Objectif de l'exercice: Relevez, dans le passage sur les revenus aux États-Unis, toutes les variations des revenus réels données pour les cinq dernières années, avec le niveau de la distribution auquel chacune se rapporte.

Passage fourni:

En second lieu, il se peut qu'au sein même de la part de la valeur ajoutée consacrée à la rémunération du travail, des inégalités salariales croissantes se soient accompagnées (pour partie en la suscitant, pour partie en y étant conditionnée) d'une accélération de l'endettement des ménages les moins aisés . Ce constat peut, sans conteste possible, être dressé aux Etats-Unis.

Aux Etats-Unis, la hausse des revenus réels s'est interrompue pour 95 % d'américains malgré une part de la rémunération du travail dans la valeur ajoutée peu évolutive

« Historiquement, le partage de la valeur ajoutée aux Etats-Unis oscillant autour d'une ligne horizontale, on ne peut mettre en évidence une dérive tendancielle au détriment de la part des salaires. Celle-ci, de 64 % au milieu des années 1990, a atteint 66,2 % en 2001, avant de revenir à 65 % l'an dernier. Les gains de productivité ont été très substantiels, près de 3 % l'an en moyenne depuis cinq ans. Le marché du travail a renoué avec le plein emploi. Pour autant, l'Américain moyen n'a pas vu sa rémunération réelle vraiment s'améliorer.

« Le «Current Population Report» publié par le Census Bureau le mois dernier a fait état d'une hausse du revenu du ménage médian de 1,1 % en volume en 2005, la première depuis 1999. Pour reprendre la question posée par I. Dew-Becker et R. Gordon : «Où sont passés les gains de productivité ?» Pour reconstituer ce puzzle, il faut se pencher sur l'évolution des disparités de revenus. Le creusement des inégalités de rémunération n'est pas un phénomène récent. La part du revenu national qui échoit au quintile supérieur de la distribution des rémunérations est passée de 43,6 % en 1975 à 48,7 % en 2000, et à 50,4 % en 2005. Le ratio du 90 ème centile au 10 ème , de 8,5 il y a trente ans, atteignait 10,1 en 1995 et 11,1 l'an dernier. Ce constat ne donne, toutefois, qu'une vue très partielle de la dynamique des disparités de revenus.

« Pour la majorité, la hausse des revenus réels, autrefois observée pour l'ensemble des catégories de revenus, est quasi interrompue. Il faut aller vers le milieu du décile supérieur pour trouver une hausse des revenus réels dans les cinq dernières années (+ 0,2 % l'an au niveau du 95 ème centile, mais des baisses de respectivement 0,15 %, pour le 90 ème , de 0,5 % pour le revenu médian et de 1,1 % pour le 20 ème centile) ».

Enregistrements fournis:
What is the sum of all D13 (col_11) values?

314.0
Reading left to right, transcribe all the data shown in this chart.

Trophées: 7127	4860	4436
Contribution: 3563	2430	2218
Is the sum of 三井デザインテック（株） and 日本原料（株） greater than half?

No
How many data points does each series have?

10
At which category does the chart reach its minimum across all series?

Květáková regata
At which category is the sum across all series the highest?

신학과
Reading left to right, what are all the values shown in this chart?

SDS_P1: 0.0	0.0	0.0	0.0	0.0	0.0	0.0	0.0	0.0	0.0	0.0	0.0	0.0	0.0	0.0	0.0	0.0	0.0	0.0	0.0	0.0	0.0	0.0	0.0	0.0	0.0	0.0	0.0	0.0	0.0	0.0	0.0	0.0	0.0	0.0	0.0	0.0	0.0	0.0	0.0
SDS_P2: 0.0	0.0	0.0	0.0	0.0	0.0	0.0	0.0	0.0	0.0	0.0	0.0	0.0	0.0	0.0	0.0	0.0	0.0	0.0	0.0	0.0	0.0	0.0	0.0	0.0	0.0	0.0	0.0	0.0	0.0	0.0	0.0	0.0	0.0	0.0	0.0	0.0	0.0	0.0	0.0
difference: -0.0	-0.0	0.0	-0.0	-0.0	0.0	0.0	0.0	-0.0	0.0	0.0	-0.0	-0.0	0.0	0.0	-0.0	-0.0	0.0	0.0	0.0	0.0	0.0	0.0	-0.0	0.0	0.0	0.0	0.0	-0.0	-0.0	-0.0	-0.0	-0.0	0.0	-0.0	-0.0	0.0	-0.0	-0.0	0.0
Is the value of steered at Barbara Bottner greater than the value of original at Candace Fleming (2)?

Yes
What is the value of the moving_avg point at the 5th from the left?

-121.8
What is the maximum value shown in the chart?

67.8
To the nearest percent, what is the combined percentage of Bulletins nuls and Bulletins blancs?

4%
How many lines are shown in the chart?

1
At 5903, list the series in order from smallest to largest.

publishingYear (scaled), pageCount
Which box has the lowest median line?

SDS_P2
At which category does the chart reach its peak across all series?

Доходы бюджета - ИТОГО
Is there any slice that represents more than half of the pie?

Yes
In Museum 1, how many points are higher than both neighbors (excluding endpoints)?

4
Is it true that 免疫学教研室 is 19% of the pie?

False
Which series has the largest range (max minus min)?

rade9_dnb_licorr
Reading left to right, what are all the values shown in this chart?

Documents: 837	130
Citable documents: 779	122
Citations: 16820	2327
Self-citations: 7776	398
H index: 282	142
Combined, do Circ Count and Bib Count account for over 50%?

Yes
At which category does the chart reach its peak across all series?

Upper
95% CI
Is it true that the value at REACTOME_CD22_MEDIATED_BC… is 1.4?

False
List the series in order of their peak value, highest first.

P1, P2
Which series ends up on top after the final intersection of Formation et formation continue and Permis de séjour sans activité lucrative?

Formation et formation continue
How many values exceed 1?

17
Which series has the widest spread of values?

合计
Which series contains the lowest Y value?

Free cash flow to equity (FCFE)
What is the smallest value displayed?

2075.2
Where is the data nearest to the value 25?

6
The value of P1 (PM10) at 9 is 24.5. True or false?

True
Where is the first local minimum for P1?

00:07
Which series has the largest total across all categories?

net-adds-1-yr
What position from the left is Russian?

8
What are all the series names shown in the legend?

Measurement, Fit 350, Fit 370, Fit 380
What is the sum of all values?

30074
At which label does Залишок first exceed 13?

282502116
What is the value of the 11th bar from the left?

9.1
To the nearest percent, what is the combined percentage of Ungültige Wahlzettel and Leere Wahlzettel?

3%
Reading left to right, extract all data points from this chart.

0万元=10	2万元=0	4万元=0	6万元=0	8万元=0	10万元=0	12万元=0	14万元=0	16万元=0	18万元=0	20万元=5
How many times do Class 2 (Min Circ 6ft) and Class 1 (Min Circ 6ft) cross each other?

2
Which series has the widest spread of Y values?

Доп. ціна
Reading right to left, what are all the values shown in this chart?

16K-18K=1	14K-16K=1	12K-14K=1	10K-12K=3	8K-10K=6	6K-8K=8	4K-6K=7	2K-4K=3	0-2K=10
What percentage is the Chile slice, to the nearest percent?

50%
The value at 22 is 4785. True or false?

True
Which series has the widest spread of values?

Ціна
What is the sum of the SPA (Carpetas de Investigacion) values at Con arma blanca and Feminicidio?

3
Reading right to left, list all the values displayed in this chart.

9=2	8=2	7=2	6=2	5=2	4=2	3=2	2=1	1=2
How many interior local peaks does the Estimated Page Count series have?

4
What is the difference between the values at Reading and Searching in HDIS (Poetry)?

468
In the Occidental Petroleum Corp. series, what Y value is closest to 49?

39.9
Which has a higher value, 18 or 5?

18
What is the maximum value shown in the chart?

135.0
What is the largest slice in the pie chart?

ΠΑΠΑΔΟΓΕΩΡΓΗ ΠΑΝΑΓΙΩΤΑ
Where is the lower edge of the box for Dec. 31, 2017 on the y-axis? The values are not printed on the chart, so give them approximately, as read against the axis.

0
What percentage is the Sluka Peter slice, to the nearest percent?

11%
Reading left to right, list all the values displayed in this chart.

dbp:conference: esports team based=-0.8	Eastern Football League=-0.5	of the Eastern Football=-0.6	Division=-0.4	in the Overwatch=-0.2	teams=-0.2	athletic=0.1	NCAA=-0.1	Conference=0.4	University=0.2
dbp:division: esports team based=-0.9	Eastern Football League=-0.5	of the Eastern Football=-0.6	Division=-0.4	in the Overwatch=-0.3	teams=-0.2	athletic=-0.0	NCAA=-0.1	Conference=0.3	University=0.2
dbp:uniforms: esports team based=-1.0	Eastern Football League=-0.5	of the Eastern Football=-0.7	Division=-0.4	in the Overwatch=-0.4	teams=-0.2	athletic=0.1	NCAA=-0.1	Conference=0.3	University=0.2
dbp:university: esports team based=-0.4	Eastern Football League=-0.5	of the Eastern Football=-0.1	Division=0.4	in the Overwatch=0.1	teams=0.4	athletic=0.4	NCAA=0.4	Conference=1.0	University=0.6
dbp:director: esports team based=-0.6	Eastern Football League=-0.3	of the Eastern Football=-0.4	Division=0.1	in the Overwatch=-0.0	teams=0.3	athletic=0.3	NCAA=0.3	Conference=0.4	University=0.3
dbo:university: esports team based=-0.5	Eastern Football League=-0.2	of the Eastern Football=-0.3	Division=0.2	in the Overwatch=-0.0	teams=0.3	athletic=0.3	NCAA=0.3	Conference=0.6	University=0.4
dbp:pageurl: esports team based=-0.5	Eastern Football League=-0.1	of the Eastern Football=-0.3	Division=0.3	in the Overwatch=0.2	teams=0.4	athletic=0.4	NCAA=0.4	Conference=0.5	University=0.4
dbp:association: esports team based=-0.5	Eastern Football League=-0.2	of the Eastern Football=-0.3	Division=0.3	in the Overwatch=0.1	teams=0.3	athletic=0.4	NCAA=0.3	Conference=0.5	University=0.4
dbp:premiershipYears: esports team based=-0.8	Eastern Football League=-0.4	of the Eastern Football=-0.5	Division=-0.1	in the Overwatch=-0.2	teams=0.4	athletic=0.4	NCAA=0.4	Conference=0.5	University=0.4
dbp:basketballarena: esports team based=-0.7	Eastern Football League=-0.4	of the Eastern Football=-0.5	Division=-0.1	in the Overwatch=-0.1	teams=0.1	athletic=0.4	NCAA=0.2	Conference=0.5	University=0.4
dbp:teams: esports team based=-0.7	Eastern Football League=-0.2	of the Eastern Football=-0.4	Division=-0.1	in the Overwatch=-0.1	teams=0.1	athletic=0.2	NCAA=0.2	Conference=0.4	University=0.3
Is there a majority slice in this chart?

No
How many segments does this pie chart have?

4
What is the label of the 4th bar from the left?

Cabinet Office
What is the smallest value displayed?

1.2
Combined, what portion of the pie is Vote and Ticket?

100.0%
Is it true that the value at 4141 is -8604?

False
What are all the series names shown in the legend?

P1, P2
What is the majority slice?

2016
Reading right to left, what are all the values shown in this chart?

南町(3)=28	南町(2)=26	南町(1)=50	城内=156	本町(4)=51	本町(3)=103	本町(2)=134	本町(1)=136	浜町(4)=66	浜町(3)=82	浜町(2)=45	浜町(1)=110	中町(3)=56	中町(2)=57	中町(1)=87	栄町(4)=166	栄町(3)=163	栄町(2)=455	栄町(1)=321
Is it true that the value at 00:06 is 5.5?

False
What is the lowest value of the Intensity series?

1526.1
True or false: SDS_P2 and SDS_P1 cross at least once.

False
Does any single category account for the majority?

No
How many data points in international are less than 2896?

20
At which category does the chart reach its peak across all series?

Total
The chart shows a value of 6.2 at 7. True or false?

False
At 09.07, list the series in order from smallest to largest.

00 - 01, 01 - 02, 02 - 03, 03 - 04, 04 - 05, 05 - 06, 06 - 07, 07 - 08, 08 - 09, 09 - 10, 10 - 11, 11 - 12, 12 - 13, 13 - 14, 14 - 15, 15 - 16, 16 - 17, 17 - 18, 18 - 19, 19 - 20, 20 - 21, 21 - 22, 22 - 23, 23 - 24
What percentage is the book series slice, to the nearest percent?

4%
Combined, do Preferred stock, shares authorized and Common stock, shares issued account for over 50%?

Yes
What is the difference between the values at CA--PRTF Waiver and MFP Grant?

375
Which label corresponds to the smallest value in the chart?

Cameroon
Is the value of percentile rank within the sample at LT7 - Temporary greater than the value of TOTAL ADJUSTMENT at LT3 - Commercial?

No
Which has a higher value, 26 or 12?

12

Votre réponse:
- 95e centile : hausse de 0,2 % l'an
- 90e centile : baisse de 0,15 %
- revenu médian : baisse de 0,5 %
- 20e centile : baisse de 1,1 %